§ **AIM OF THE EXERCISE**
Wherever "pour" occurs in the entries, copy the line that holds it.

§ **DATA LISTING**

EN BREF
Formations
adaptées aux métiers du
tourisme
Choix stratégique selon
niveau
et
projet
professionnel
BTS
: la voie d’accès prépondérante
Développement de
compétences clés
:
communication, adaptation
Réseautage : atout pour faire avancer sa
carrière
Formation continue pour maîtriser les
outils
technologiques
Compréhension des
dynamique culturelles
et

§ **PROBLEM SOLUTION**
Réseautage : atout pour faire avancer sa
Formation continue pour maîtriser les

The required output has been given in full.